January 27, 1976
Page 1110
Mr. MUSKIE. Mr. President, it is my privilege to join today with the distinguished senior Senator from New York in cosponsoring the Congressional Office of Regulatory Policy Oversight Act of 1975.
For several decades our Nation has looked to our Federal regulatory agencies to foster greater competition in the marketplace, to assure the financial integrity of our securities markets, to allocate and regulate the use of broadcast channels and to implement standards for improved environmental quality along with a variety of other functions.
When first conceived, the concept of the Federal regulatory process was to provide independent expert decision making to assure that the public interest was fully represented in the regulation of private business.
The process still is essential to our system of government but the problems have become more complex. Regulation on behalf of the perceived public interest in one sector may fail to provide for equally important public interests in another.
We now recognize that problems of environmental quality cannot be viewed alone, but must be weighed against increasing shortages of energy producing materials.
Only recently the Congress determined that it was no longer in the public interest to house both research and regulatory efforts in atomic energy under the roof of one agency, and we have divided those functions.
Increasingly, we are finding that the regulatory process has other limitations — and those limitations stem basically from a failure to consider the effects of specific regulatory policies on our society as a whole.
While in most instances it is desirable to have an independent policy making body sorting out the complexities of economic regulation, we must not take this process so far from our representative arm of Government that it is no longer responsive to the public will as a whole.
Decisions which have a potential impact on the national economy such as energy policy, or decisions which may chart the communications services available to our Nation for a decade should not be made in the vacuum of the administrative process, but should be brought into the arena of public debate.
That is what this legislation proposes to do.
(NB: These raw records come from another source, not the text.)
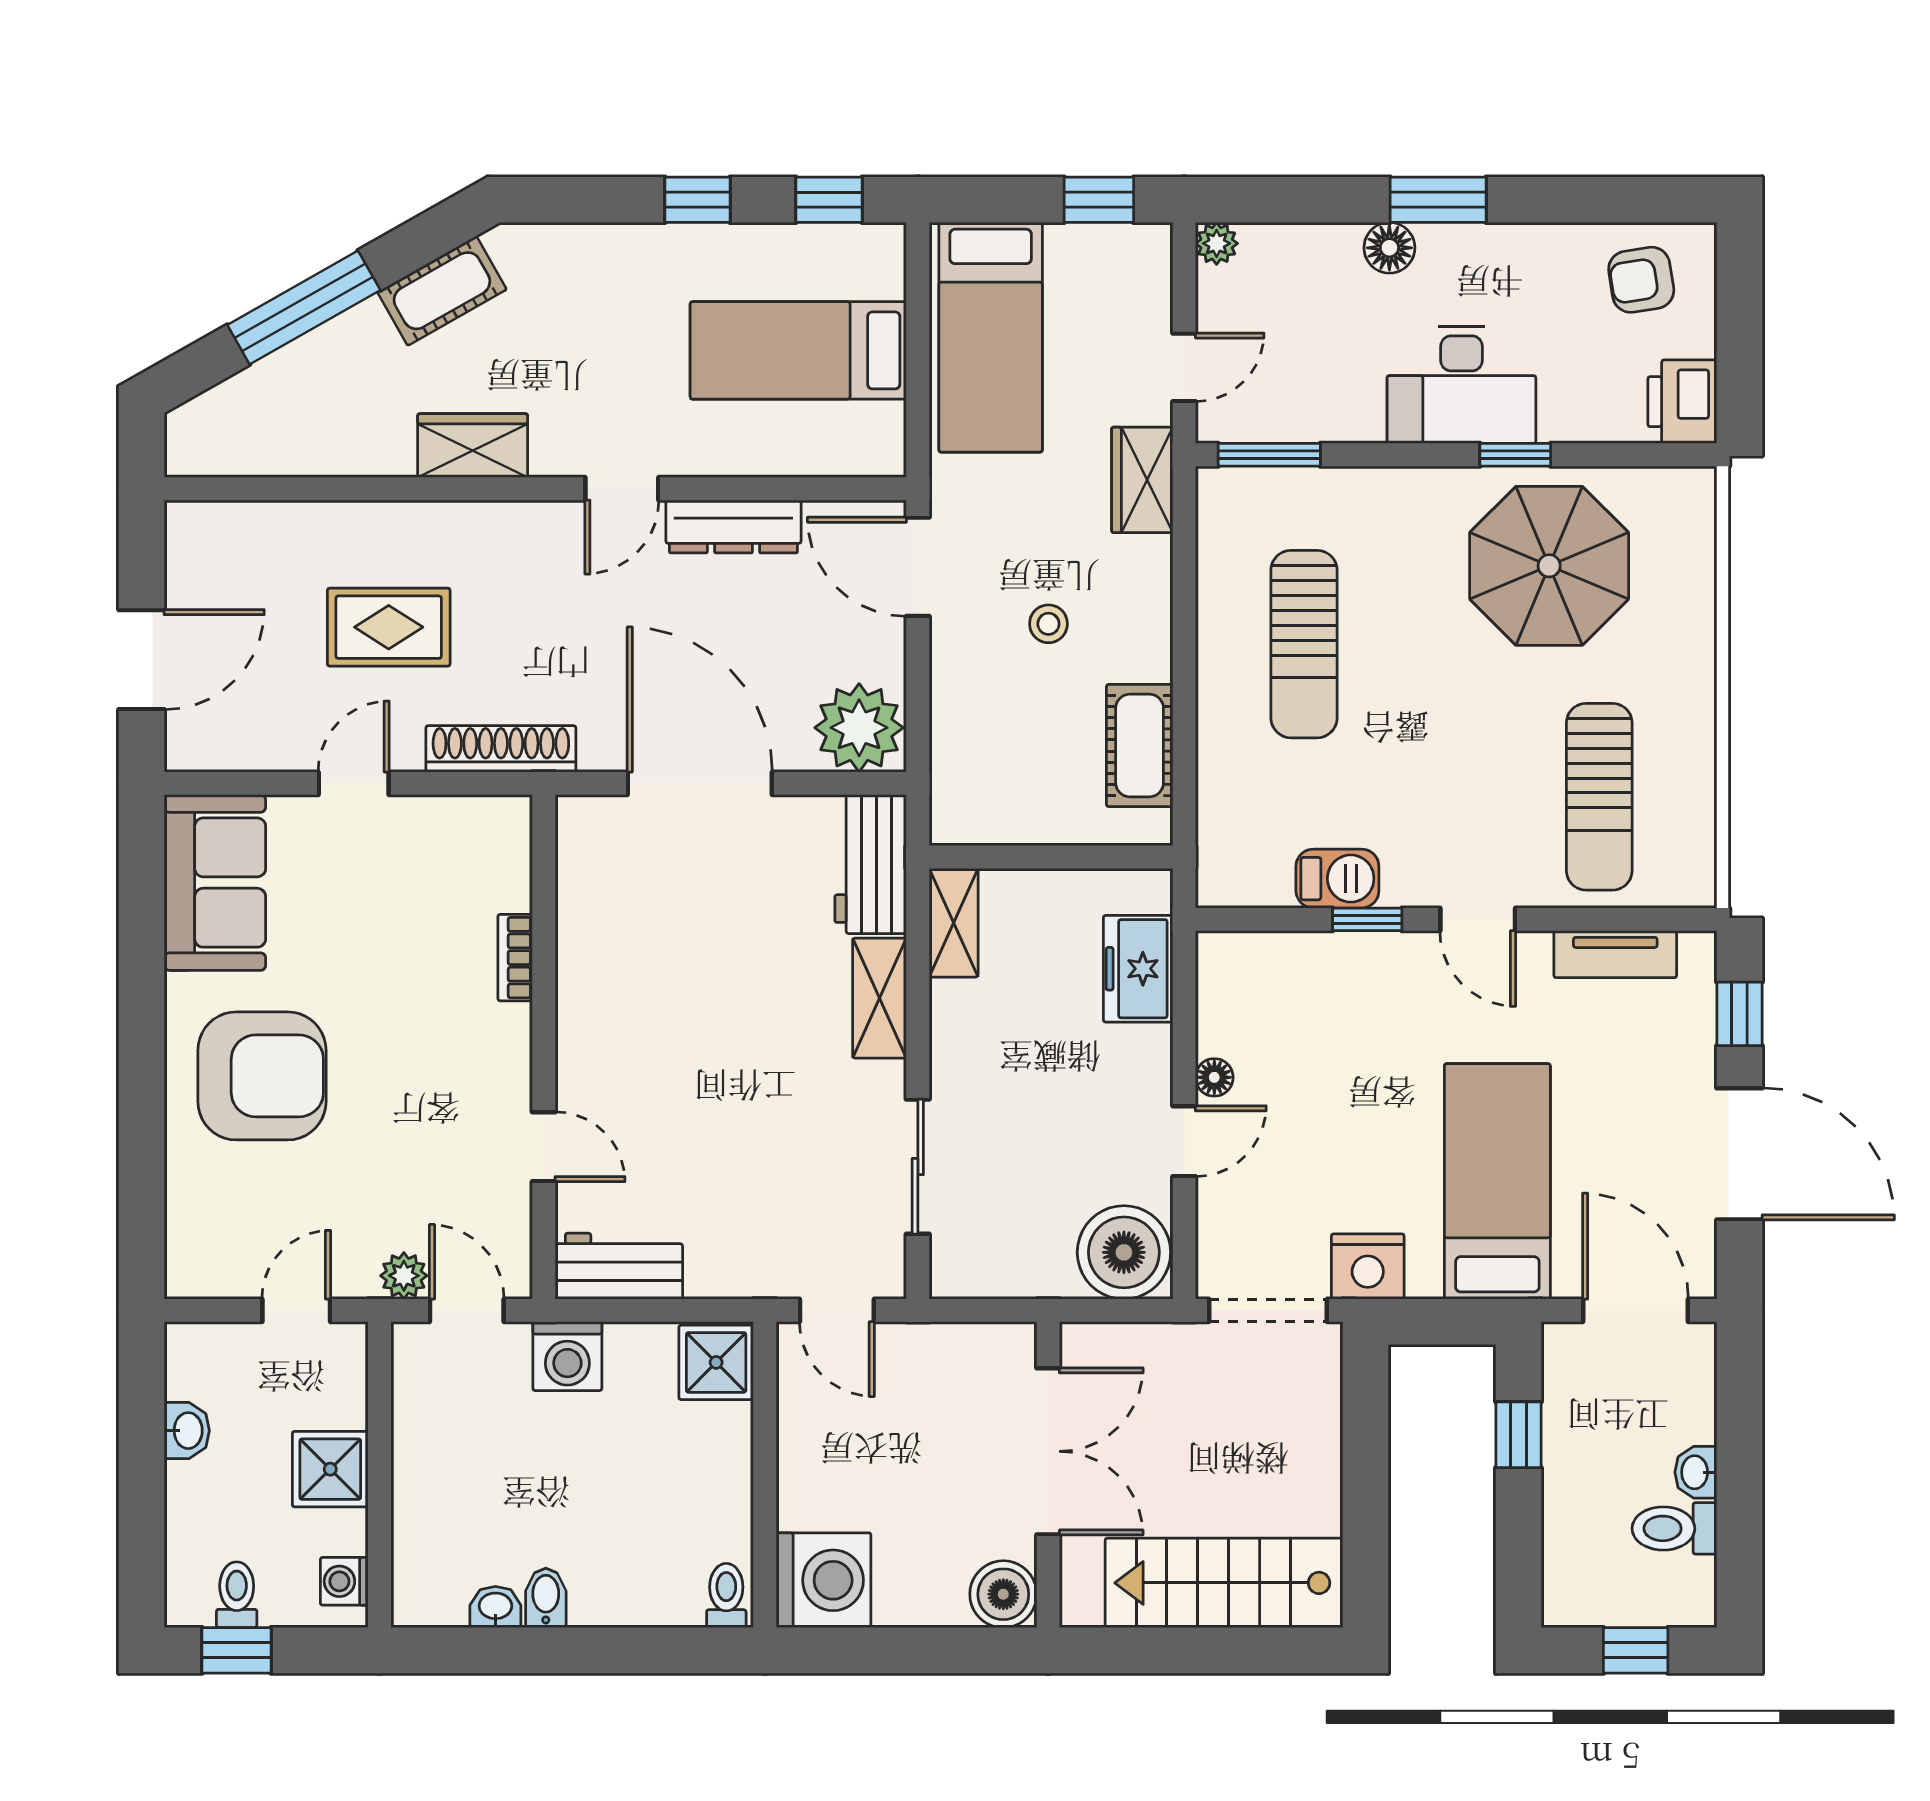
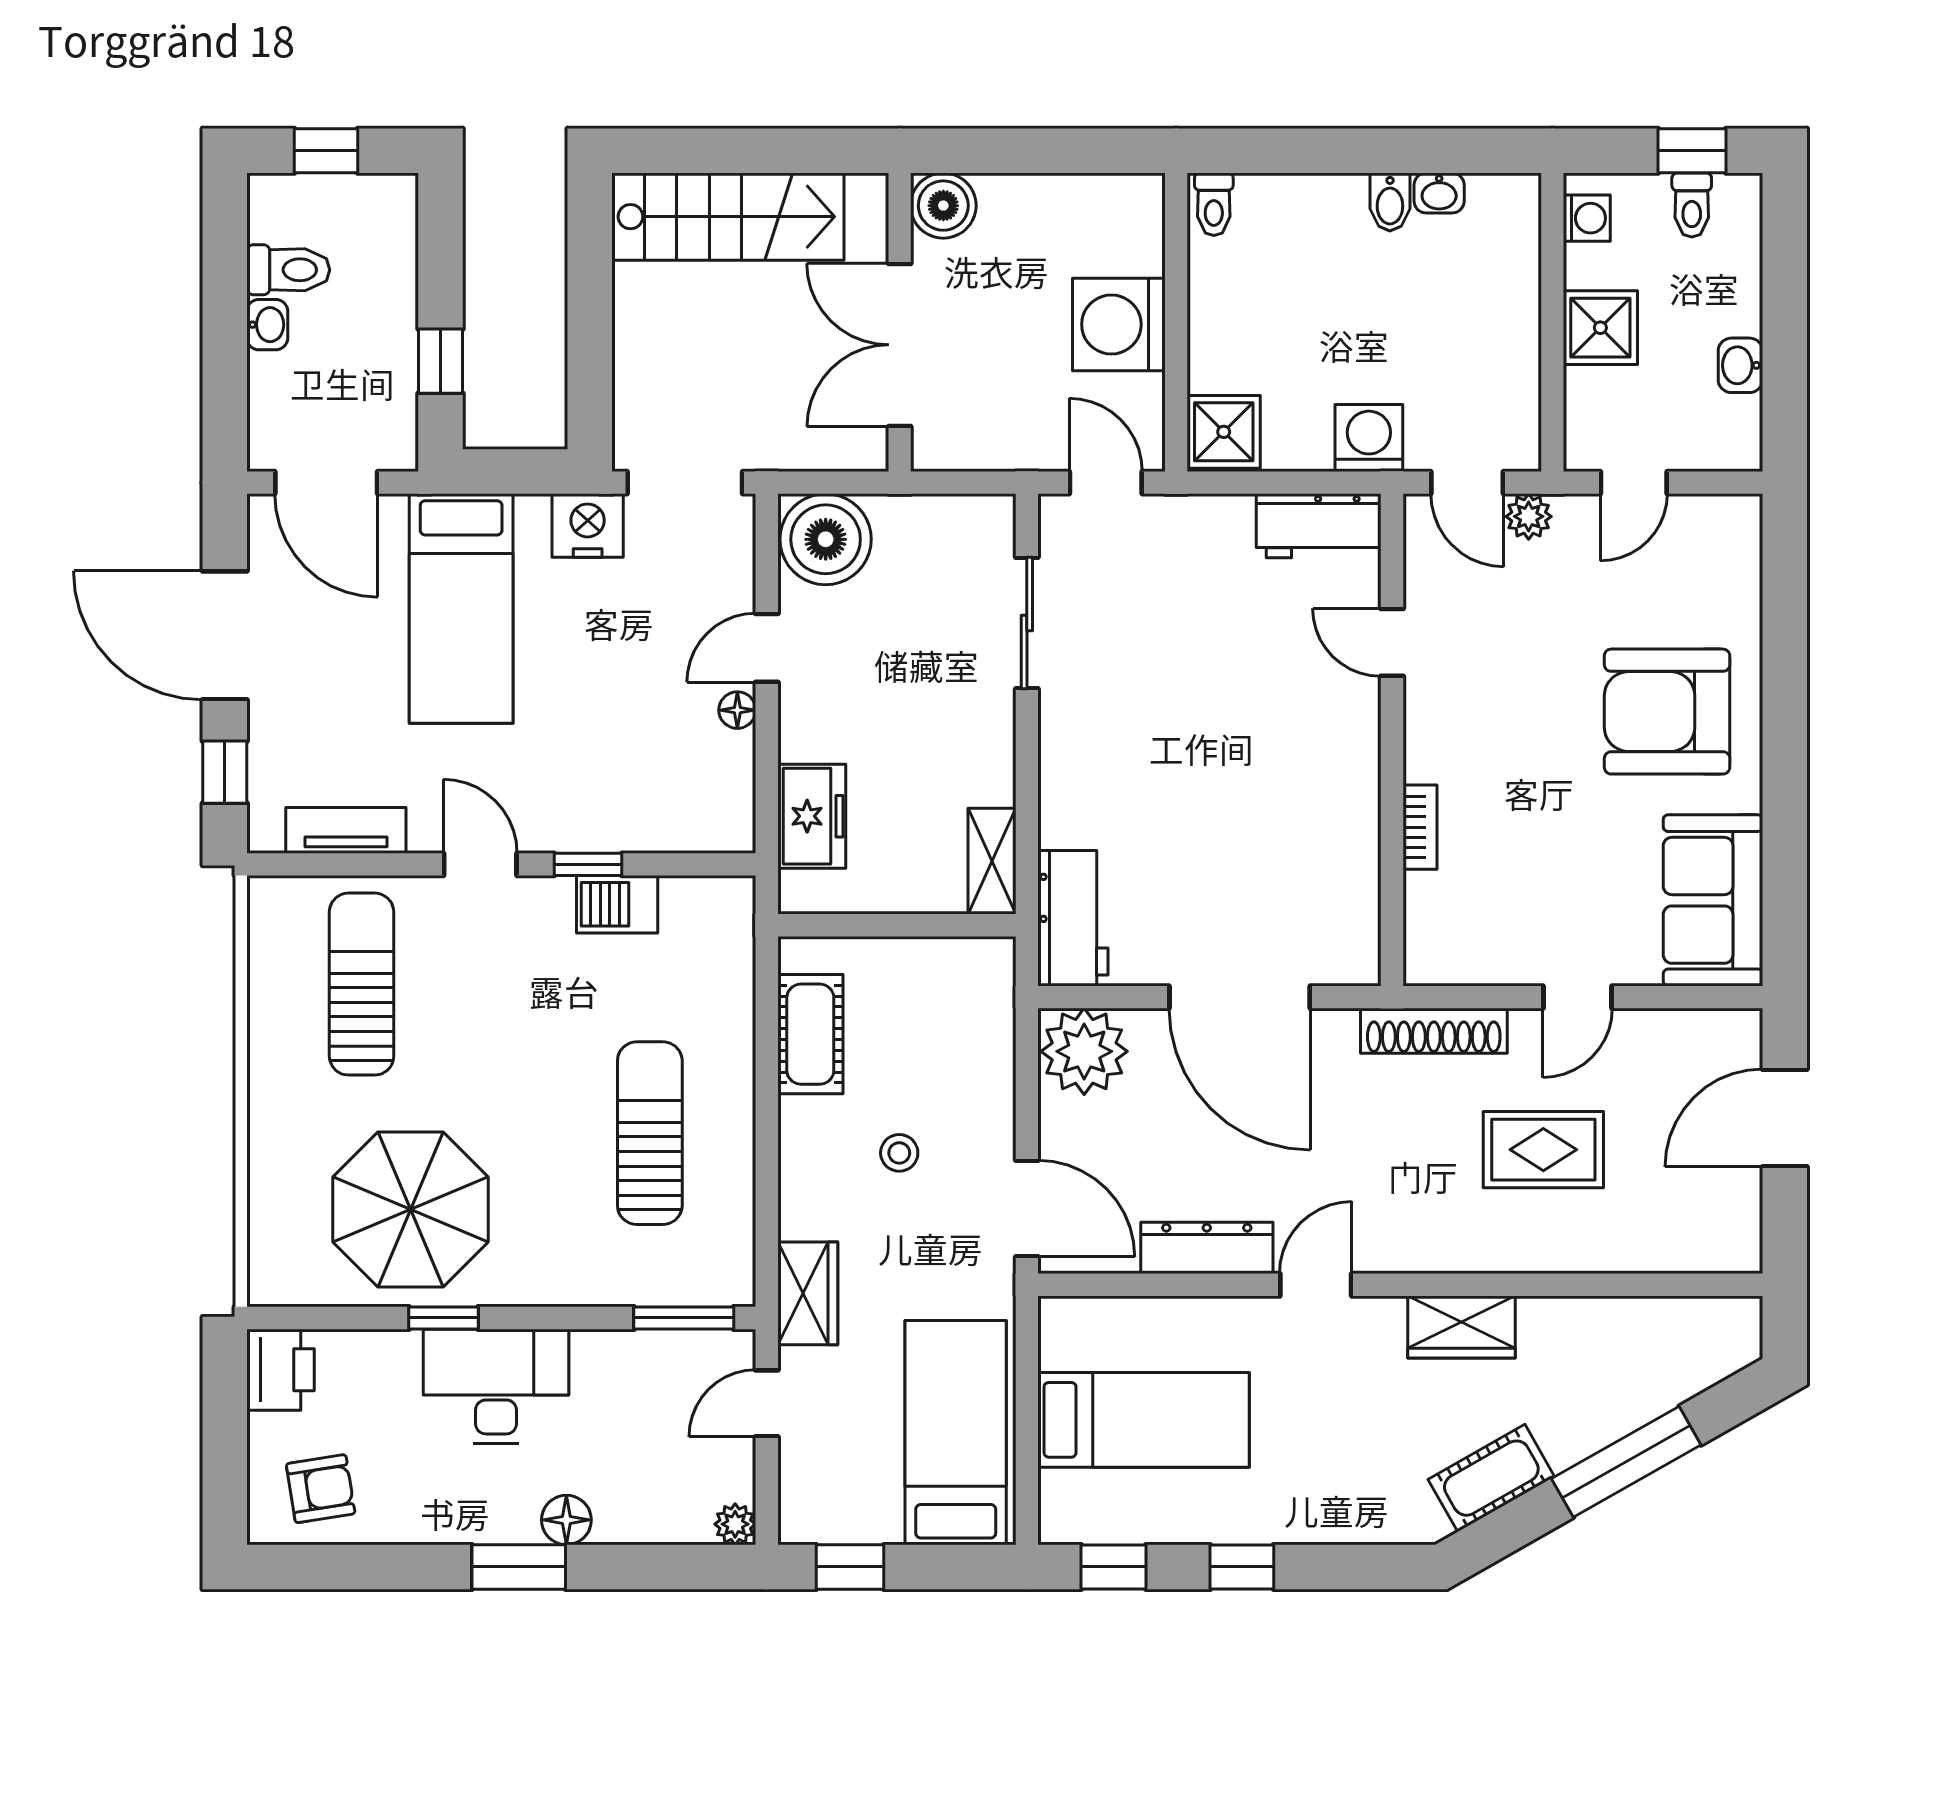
shelving: (879, 998) -> (1064, 788), removed
washing machine: (824, 1580) -> (1119, 325), moved

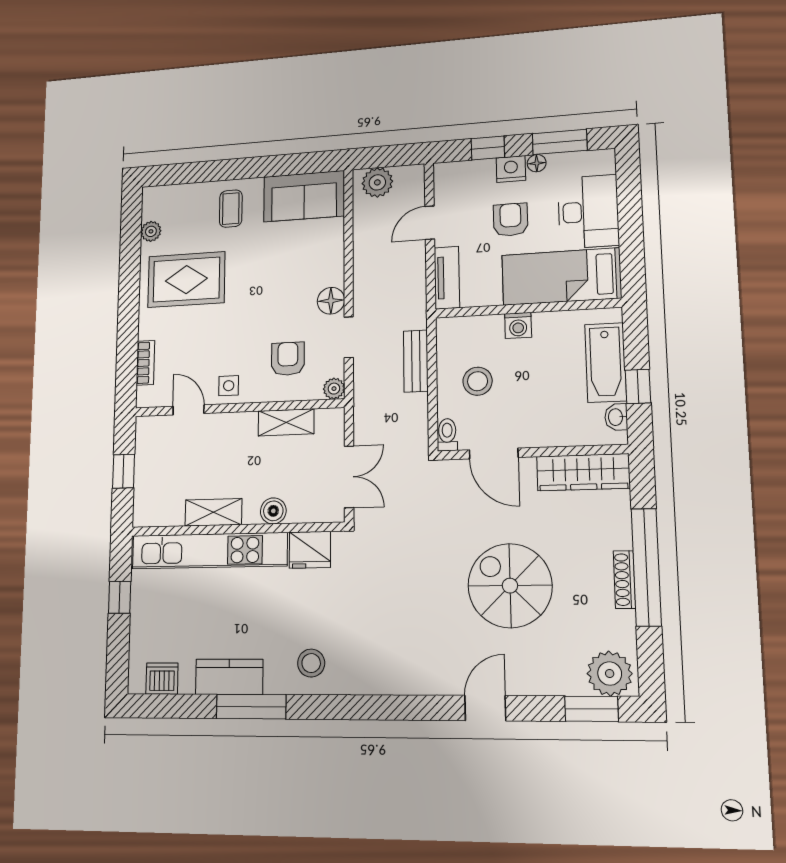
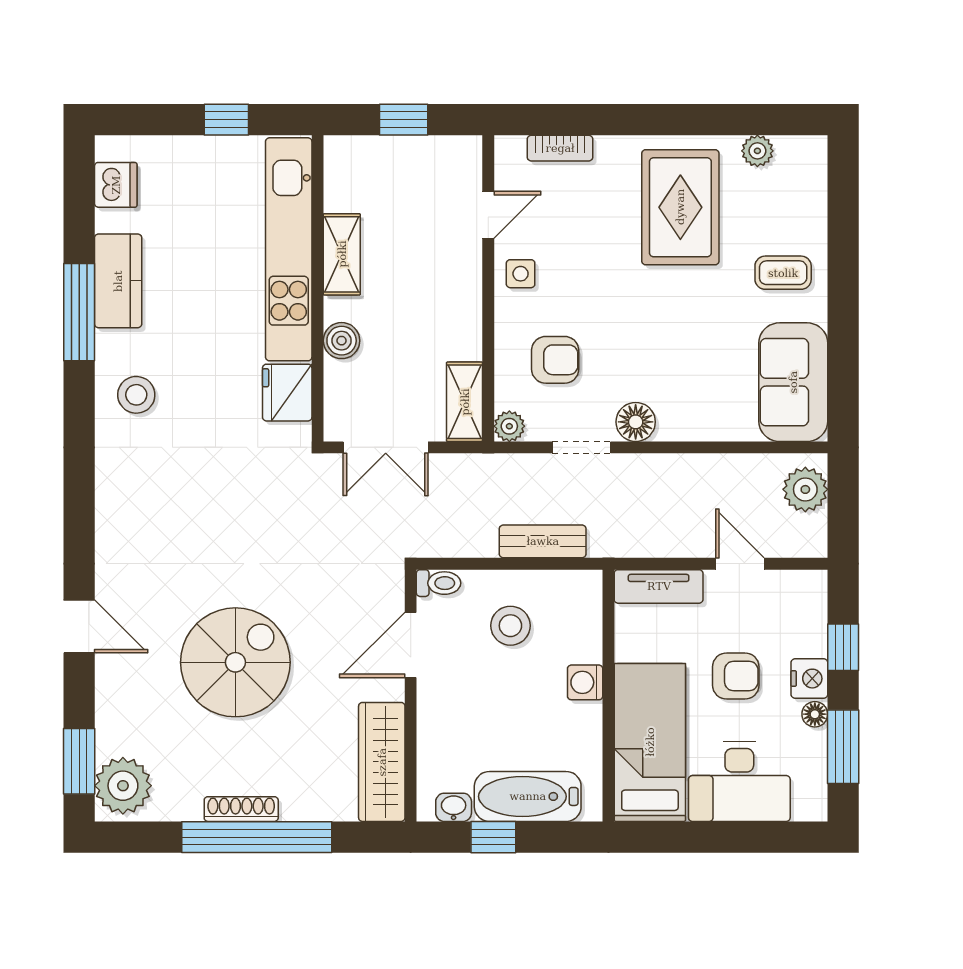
shelving: (286, 422) -> (465, 402), moved

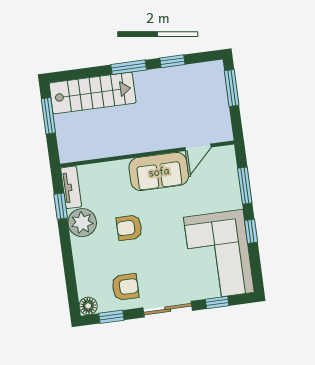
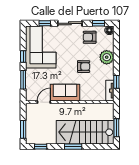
window: (172, 61) -> (41, 147), moved
stairs: (93, 93) -> (85, 132), width x1.36, depth x1.51
plant: (82, 223) -> (107, 57), moved

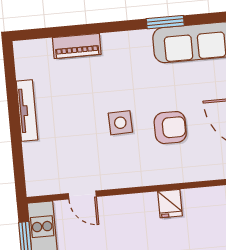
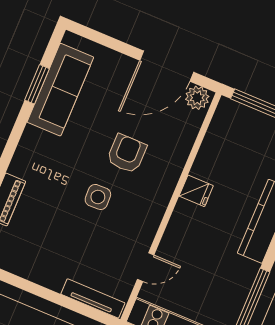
window: (165, 22) -> (37, 84), moved
tv unit: (27, 110) -> (93, 298), moved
It would establish a Congressional Office of Regulatory Oversight. That office would be responsible to the Congress and would review rules proposed by agencies which the agencies certified as having particular economic or public policy significance.
This process would then allow the House and Senate acting concurrently to reject the proposed rules after consideration of issues which might not have been reviewed within the scope of the administrative agency process.
Mr. President, the Committee on Government Operations, of which I am a member, has this year launched an important review of the Federal regulatory community in conjunction with the Commerce Committee. The product of that study could help shape our national regulatory processes for yet another generation.
I believe the proposal introduced today will be an integral part of any future reforms and support it in the hope that it may help focus the debate on this important issue.